Public servants can no longer read the job applications of rivals who beat them to a promotion, the information watchdog has ruled.
People have long been able to use freedom of information law to access almost all details about government recruits, including their job applications, referee reports and any notes made by selection panels.
However, Australian Information Commissioner John McMillan has moved to protect bureaucrats' privacy following a disputed promotion in the Department of Human Services.
Professor McMillan, who oversees FOI and privacy law, was convinced by changes in privacy legislation, community attitudes and internet technology, which made it easier to disclose personal details "to the world at large".
A male worker at the department, "Y", had applied for a job in 2011, which was won by a female colleague, "X".
Y and another unsuccessful candidate asked Merit Protection Commissioner Ann Godwin to review the decision, though a review committee affirmed X was the best candidate.
Y then filed an FOI request for the documents related to the decision, and Ms Godwin's office agreed to release: a four-page selection summary; a comparison of the applicants; X's job application, resume and claims against the selection criteria; her referee report; and nine pages of handwritten comments the selection panel had made about her. Some details, such as X's name, phone and date of birth, were censored.
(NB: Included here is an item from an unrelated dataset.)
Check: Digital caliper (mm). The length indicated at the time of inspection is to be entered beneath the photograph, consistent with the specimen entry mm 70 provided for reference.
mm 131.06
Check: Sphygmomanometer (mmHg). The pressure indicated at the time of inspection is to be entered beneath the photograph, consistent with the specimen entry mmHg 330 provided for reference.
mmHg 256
Ms Godwin's office also decided Y could view, but not keep a copy of, X's submission to the promotion review committee, which included photocopies of her awards and qualifications.
However, X challenged the decision to disclose her personal information, expressing fears for her personal security and safety.
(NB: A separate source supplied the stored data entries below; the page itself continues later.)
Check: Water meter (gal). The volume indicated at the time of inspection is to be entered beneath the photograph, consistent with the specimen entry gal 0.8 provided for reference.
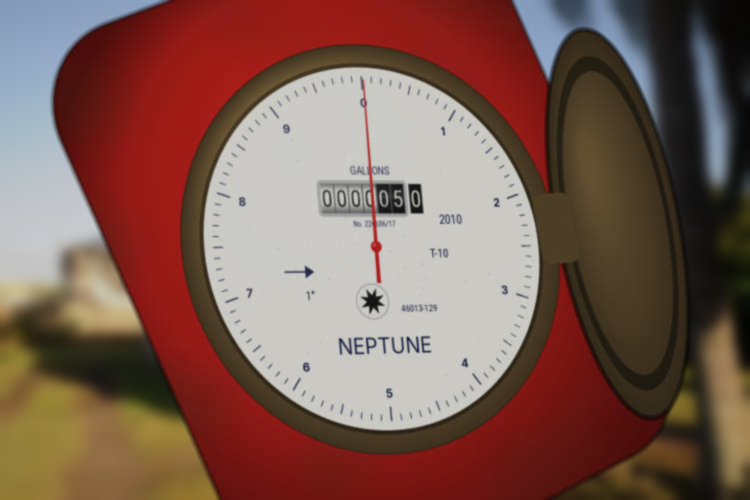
gal 50.0
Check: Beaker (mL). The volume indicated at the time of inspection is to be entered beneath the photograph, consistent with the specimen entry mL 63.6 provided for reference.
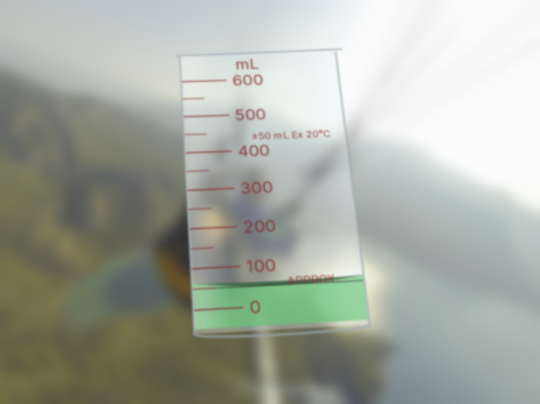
mL 50
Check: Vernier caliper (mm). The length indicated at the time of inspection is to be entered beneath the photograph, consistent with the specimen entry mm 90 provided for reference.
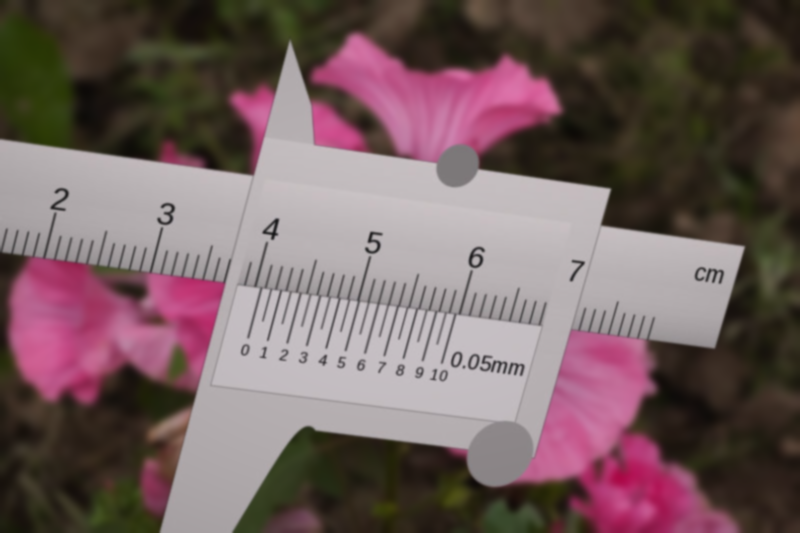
mm 40.6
She was also concerned Y might alter or misuse the documents, which she had given in confidence, and said she believed he had made false accusations about her in the promotions appeals process.
She also said she and Y worked alongside each other and disclosing her private information would affect their professional relationship and potentially ruin her reputation.
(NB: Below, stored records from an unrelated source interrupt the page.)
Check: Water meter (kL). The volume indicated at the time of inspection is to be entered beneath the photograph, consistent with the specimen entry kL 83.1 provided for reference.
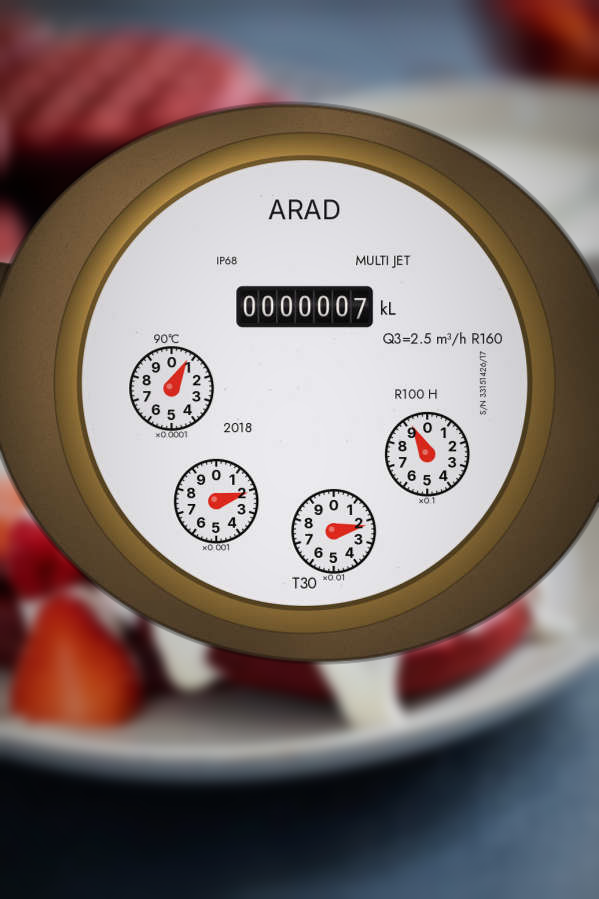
kL 6.9220
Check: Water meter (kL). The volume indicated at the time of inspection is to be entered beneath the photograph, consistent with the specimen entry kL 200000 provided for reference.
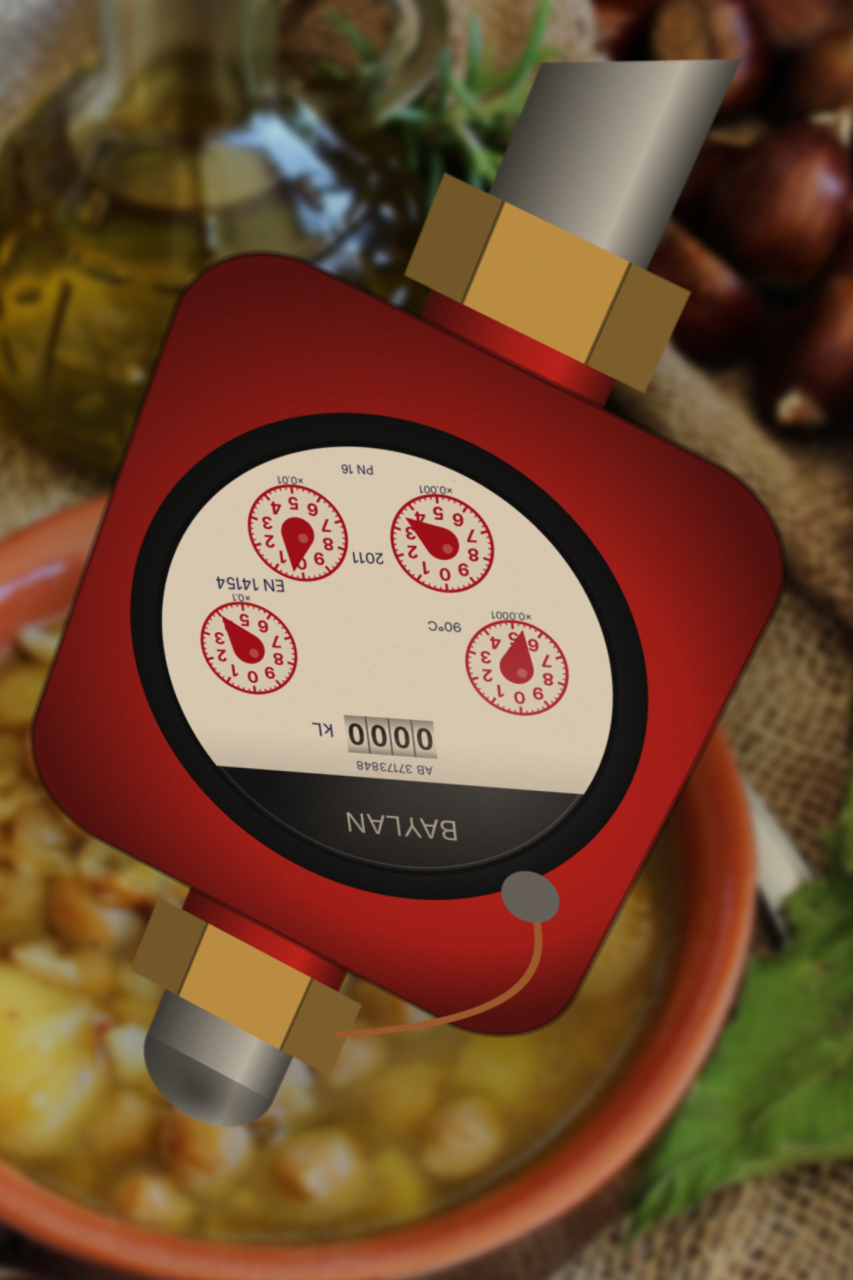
kL 0.4035
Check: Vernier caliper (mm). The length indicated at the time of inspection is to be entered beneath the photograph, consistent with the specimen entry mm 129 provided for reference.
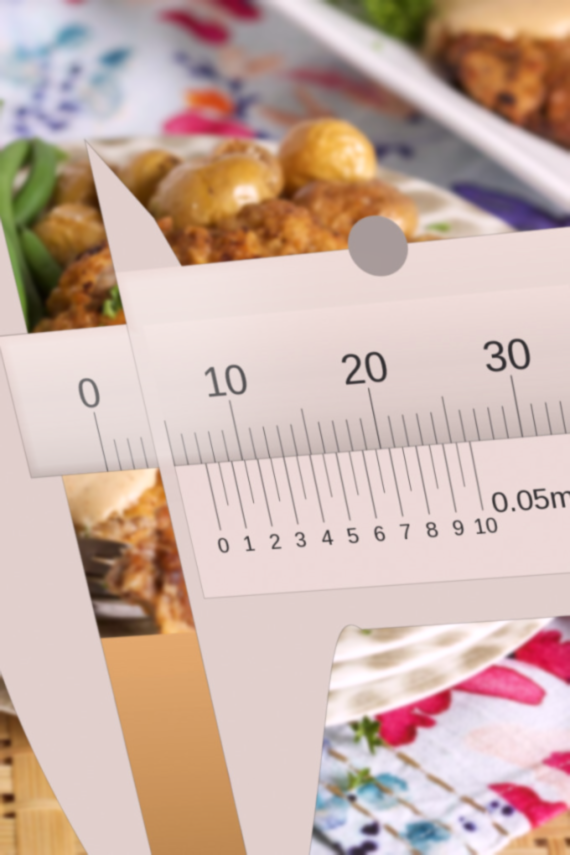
mm 7.3
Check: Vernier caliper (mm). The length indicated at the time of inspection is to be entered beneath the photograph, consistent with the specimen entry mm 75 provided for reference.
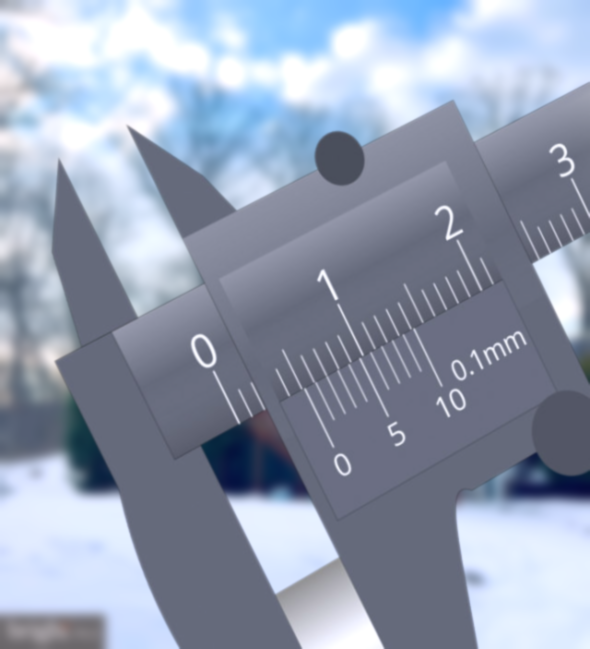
mm 5.2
Professor McMillan acknowledged the law had previously deemed that "a successful applicant's [job] claims should be opened to public scrutiny and their claim to privacy should be deemed as abandoned".
But he pointed to growing concerns about how the internet could be used to breach bureaucrats' privacy.
"Material that is published on the web may remain publicly available for an indefinite period," Professor McMillan said.
"It may cause anxiety to a public servant that material about their suitability for a particular appointment can be publicly available long after the appointment and to an indeterminate audience.
"There is also a growing and understandable concern that personal information that is made available on the web can be misused or used differently by others; for example, for identity profiling or theft or unwanted contact."
He ruled that Y could access the selection panel's summary of its decision to give X the job – with her identifying details removed – but not the other documents.
Public servants regularly doubt the merit of recruitment, though few lodge a formal challenge.
The 2008 Whistleblowing in the Australian Public Sector study found one in three federal bureaucrats said they had direct evidence of favouritism in a hiring or promotion decision.
However, the Merit Protection Commissioner received just 44 requests to review a promotion in 2012-13.